_The task_. Copy, word for word, the entries from the line with "What is the lowest value of the col_2 series?" through the line with "True or false: col_3", including both of those lines, and omit the pictures.

_Provided data_.
───

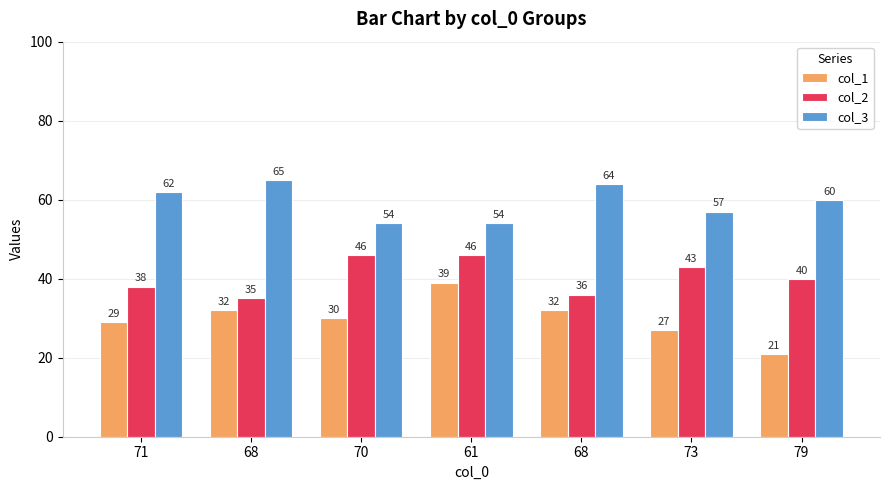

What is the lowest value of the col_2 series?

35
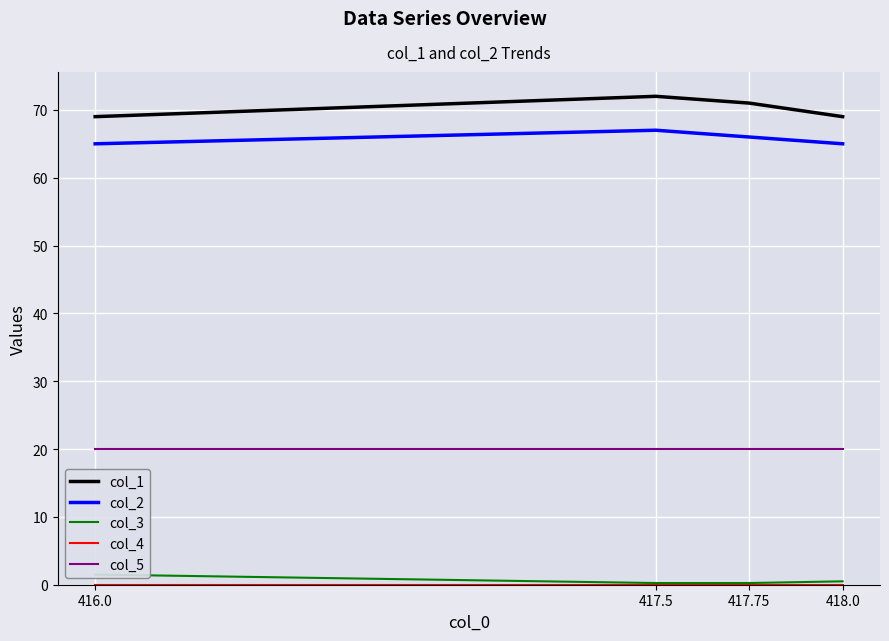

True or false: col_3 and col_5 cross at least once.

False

───

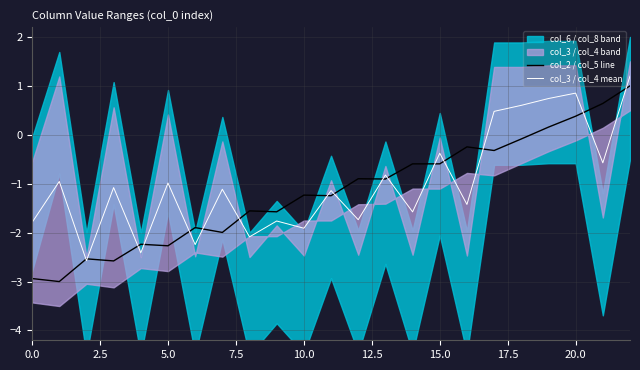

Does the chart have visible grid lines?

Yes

───

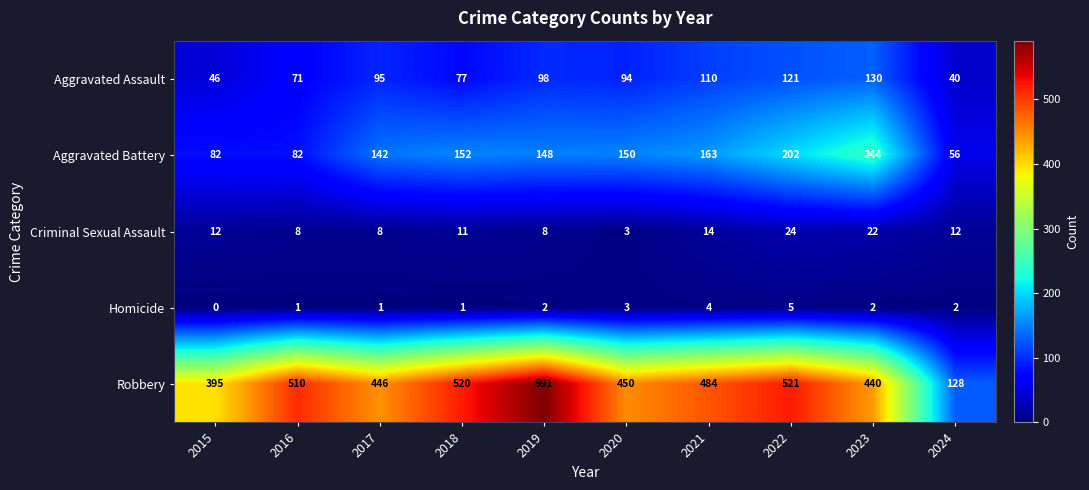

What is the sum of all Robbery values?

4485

───

_Response area_.
What is the lowest value of the col_2 series?

35

True or false: col_3 and col_5 cross at least once.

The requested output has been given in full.